Problem:
Match the string "configuration" against each line below, and copy every line that matches.

Data for review:
○ ○ ○

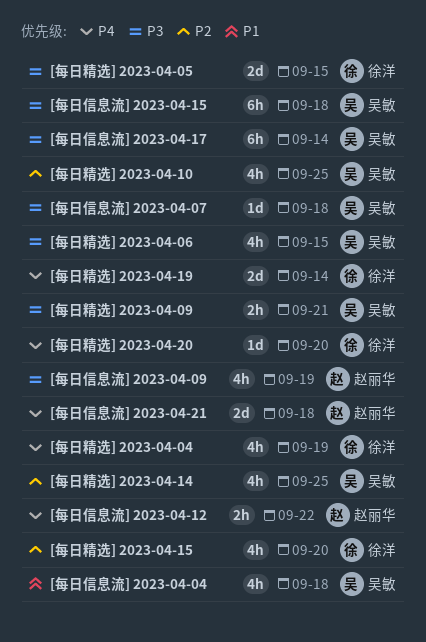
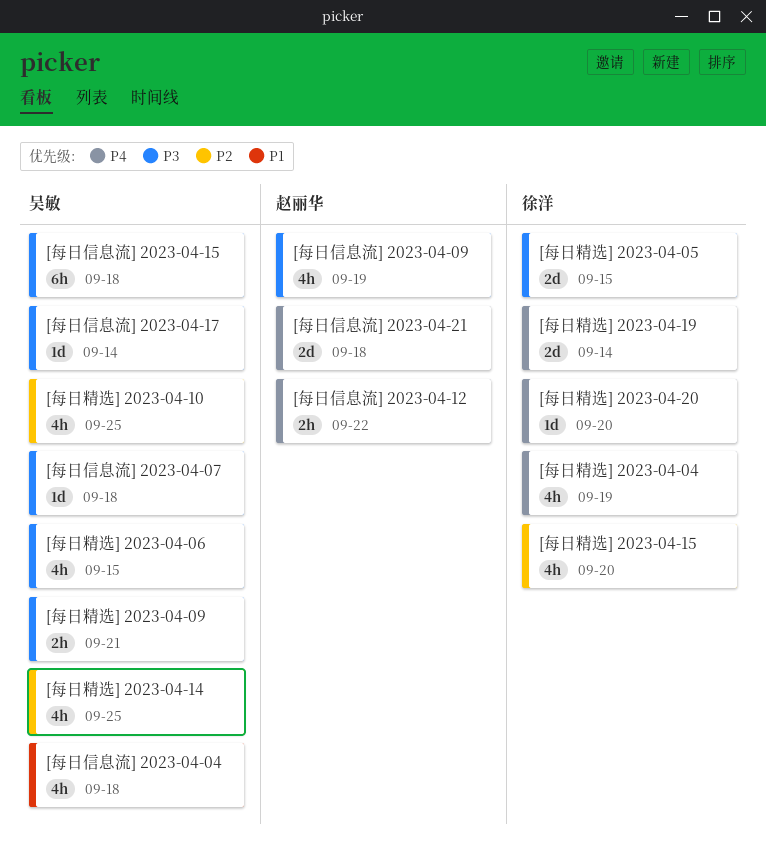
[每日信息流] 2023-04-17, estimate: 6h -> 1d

○ ○ ○

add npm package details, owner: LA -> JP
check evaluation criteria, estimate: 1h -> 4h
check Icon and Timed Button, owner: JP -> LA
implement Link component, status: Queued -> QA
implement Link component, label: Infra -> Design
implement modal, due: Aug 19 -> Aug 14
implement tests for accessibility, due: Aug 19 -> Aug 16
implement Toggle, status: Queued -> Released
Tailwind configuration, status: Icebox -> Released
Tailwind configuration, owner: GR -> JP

○ ○ ○

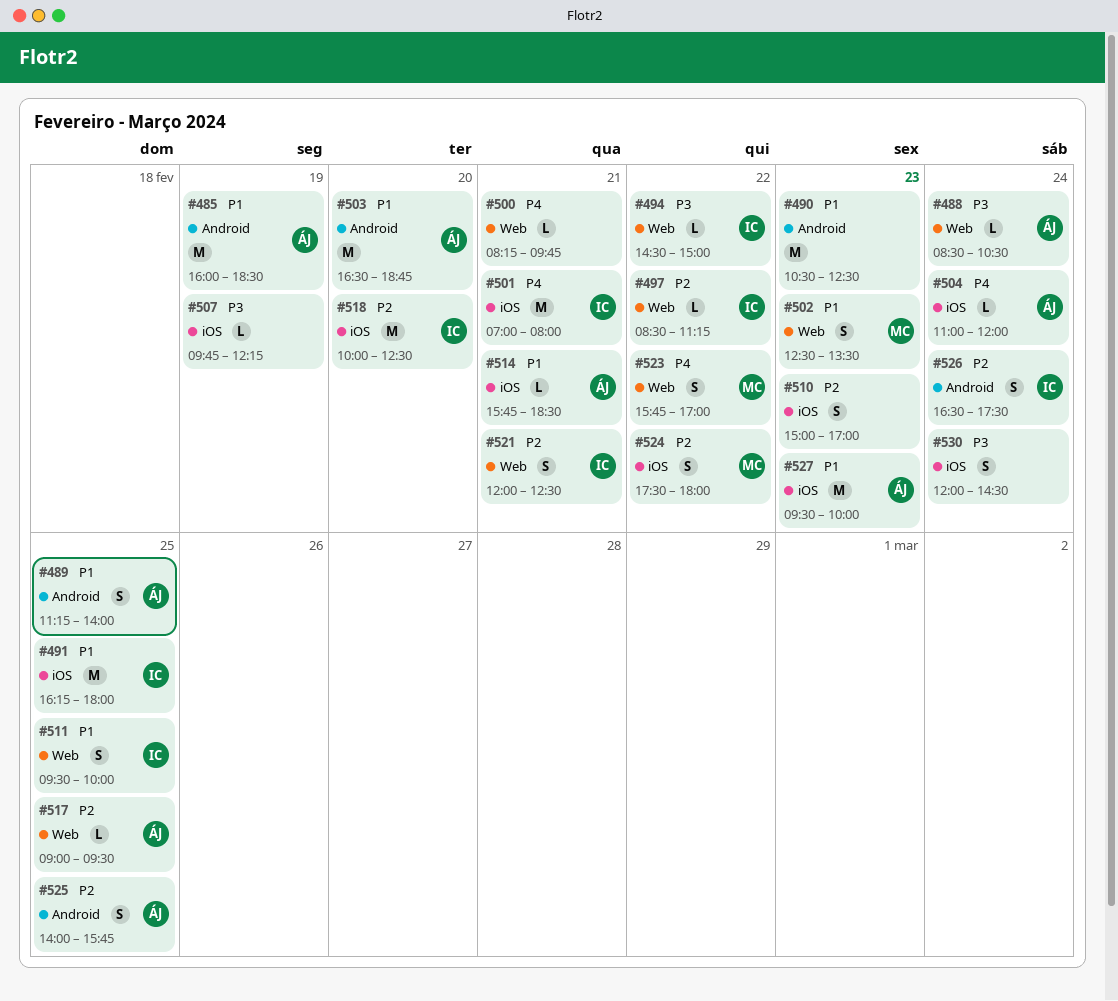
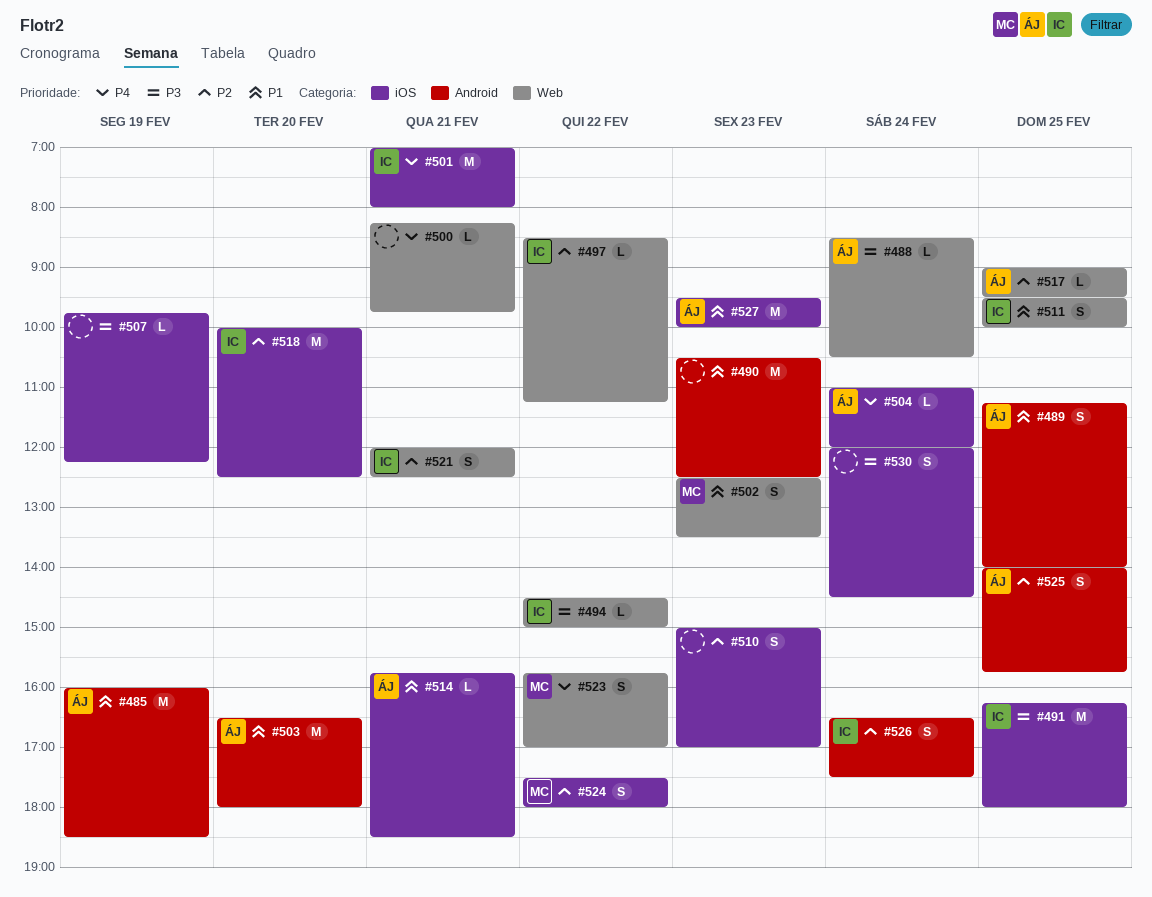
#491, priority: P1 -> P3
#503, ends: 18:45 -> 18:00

○ ○ ○

Result of this task:
Tailwind configuration, status: Icebox -> Released
Tailwind configuration, owner: GR -> JP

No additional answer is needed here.